Check every line of the data below for the string "collagen", and copy the ones that hold it.
===== GIVEN INFORMATION =====
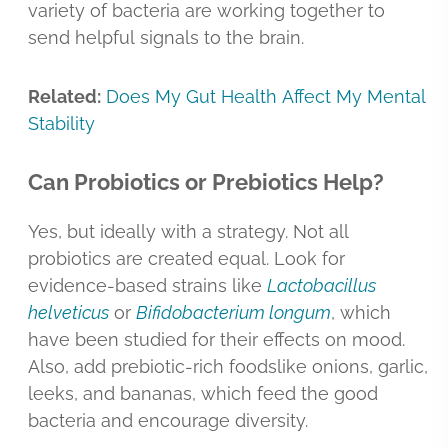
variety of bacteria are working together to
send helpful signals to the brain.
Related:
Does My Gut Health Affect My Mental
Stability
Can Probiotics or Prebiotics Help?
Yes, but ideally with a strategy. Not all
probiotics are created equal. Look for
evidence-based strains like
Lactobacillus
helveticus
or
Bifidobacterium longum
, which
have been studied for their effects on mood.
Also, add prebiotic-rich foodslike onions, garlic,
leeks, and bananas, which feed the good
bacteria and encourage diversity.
=====
===== GIVEN INFORMATION =====
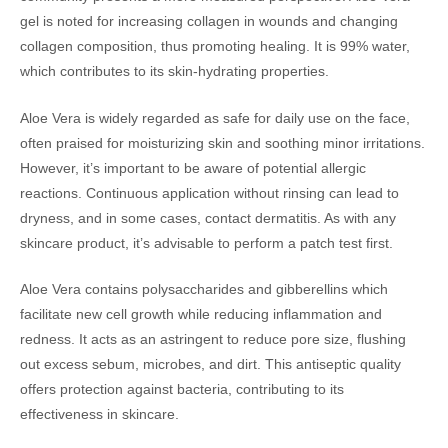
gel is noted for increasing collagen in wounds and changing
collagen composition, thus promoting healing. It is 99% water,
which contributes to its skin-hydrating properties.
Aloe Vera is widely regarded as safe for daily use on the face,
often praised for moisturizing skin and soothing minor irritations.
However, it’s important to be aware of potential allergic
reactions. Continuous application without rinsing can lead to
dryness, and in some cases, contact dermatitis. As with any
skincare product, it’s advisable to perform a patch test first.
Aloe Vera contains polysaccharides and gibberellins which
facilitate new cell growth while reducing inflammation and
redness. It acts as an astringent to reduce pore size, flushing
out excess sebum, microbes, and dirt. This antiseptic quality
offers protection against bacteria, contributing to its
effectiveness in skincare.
=====
# WRITTEN ANSWER:
gel is noted for increasing collagen in wounds and changing
collagen composition, thus promoting healing. It is 99% water,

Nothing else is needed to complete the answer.